Ticketmaster will pay a £1.25m fine to the Information Commissioner's Office for GDPR failings relating to a cyberattack in 2018

By IQ on 16 Nov 2020

James Dipple-Johnstone, ICO

image © Information Commissioner's Office

The UK’s Information Commissioner’s Office (ICO) has fined Ticketmaster £1.25 million over a data breach that compromised the payment information of an estimated 9.4m customers in Europe, including 1.5m in the UK.

Concluding its investigation of a 2018 cyberattack which targeted Ticketmaster, TicketWeb and Get Me In! websites through a third-party customer support plug-in, the ICO found that Ticketmaster UK Ltd violated GDPR by failing to put in place “appropriate security measures” to protect its customers’ data.

ICO investigators found that, as a direct result of the Ticketmaster breach, 60,000 payment cards belonging to Barclays Bank customers had been subjected to known fraud. Another 6,000 cards were replaced by Monzo Bank after it suspected fraudulent use.

James Dipple-Johnstone, ICO deputy commissioner, says Ticketmaster failed to assess the risks of including the third-party product, a chatbot developed by Inbenta Technologies, on its payment page, as well implement appropriate security measures to negate those risks.

“Looking after their customers’ personal details safely should be at the top of organisations’ agenda”

The company also failed to identify the source of the fraudulent activity in a timely manner, having taken nine weeks from first being alerted to possible fraud (in February 2018) to finally monitoring the network traffic through its online payment page, according to the ICO.
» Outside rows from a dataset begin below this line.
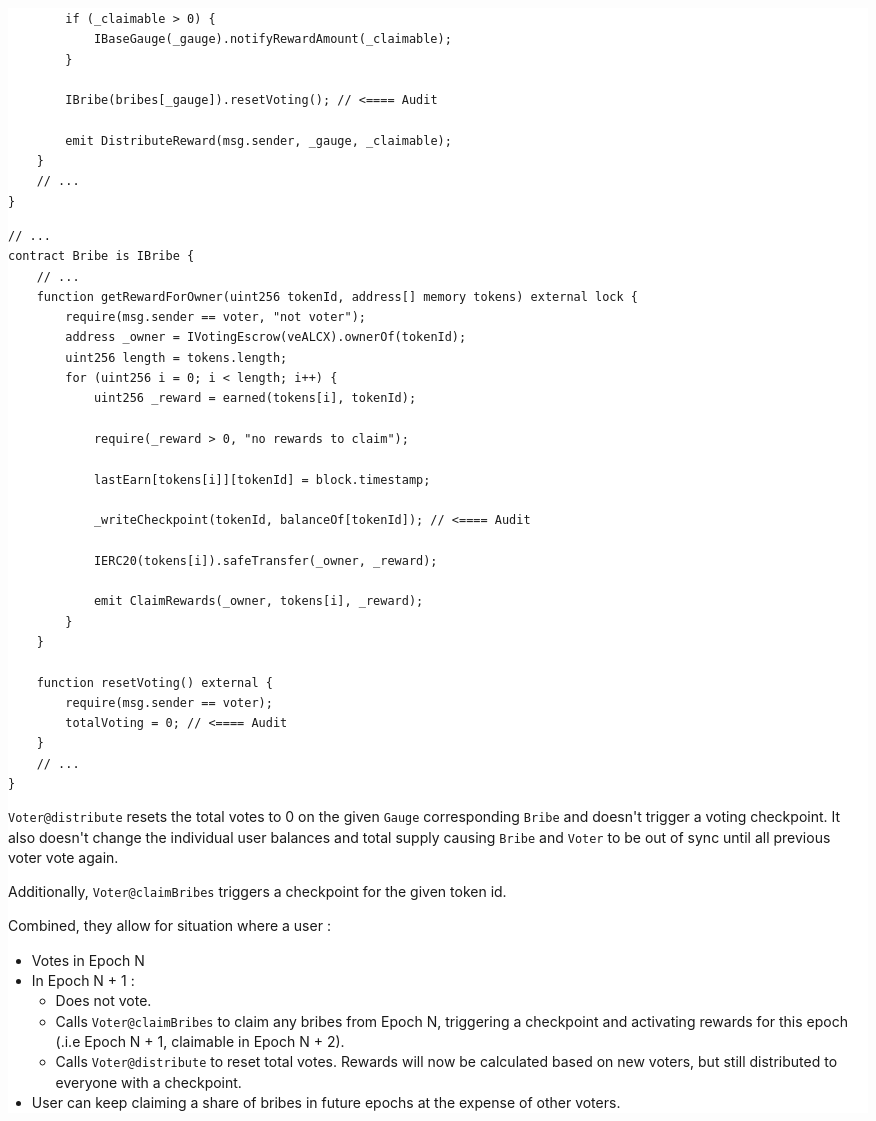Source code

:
 ```solidity
        if (_claimable > 0) {
            IBaseGauge(_gauge).notifyRewardAmount(_claimable);
        }

        IBribe(bribes[_gauge]).resetVoting(); // <==== Audit

        emit DistributeReward(msg.sender, _gauge, _claimable);
    }
	// ...
}
```

```solidity
// ...
contract Bribe is IBribe {
	// ...
	function getRewardForOwner(uint256 tokenId, address[] memory tokens) external lock {
        require(msg.sender == voter, "not voter");
        address _owner = IVotingEscrow(veALCX).ownerOf(tokenId);
        uint256 length = tokens.length;
        for (uint256 i = 0; i < length; i++) {
            uint256 _reward = earned(tokens[i], tokenId);

            require(_reward > 0, "no rewards to claim");

            lastEarn[tokens[i]][tokenId] = block.timestamp;

            _writeCheckpoint(tokenId, balanceOf[tokenId]); // <==== Audit

            IERC20(tokens[i]).safeTransfer(_owner, _reward);

            emit ClaimRewards(_owner, tokens[i], _reward);
        }
    }

	function resetVoting() external {
        require(msg.sender == voter);
        totalVoting = 0; // <==== Audit
    }
	// ...
}
```

`Voter@distribute` resets the total votes to 0 on the given `Gauge`  corresponding `Bribe` and doesn't trigger a voting checkpoint. It also doesn't change the individual user balances and total supply causing `Bribe` and `Voter` to be out of sync until all previous voter vote again.

Additionally, `Voter@claimBribes` triggers a checkpoint for the given token id.

Combined, they allow for situation where a user :
* Votes in Epoch N
* In Epoch N + 1 :
    * Does not vote. 
	* Calls `Voter@claimBribes` to claim any bribes from Epoch N, triggering a checkpoint and activating rewards for this epoch (.i.e Epoch N + 1, claimable in Epoch N + 2).
	* Calls `Voter@distribute` to reset total votes. Rewards will now be calculated based on new voters, but still distributed to everyone with a checkpoint.
* User can keep claiming a share of bribes in future epochs at the expense of other voters.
“When customers handed over their personal details, they expected Ticketmaster to look after them,” says Dipple-Johnstone (pictured). “But they did not. Ticketmaster should have done more to reduce the risk of a cyberattack. Its failure to do so meant that millions of people in the UK and Europe were exposed to potential fraud.

“The £1.25 million fine we’ve issued today will send a message to other organisations that looking after their customers’ personal details safely should be at the top of their agenda.”

The Ibenta bot was removed from Ticketmaster’s websites in June 2018.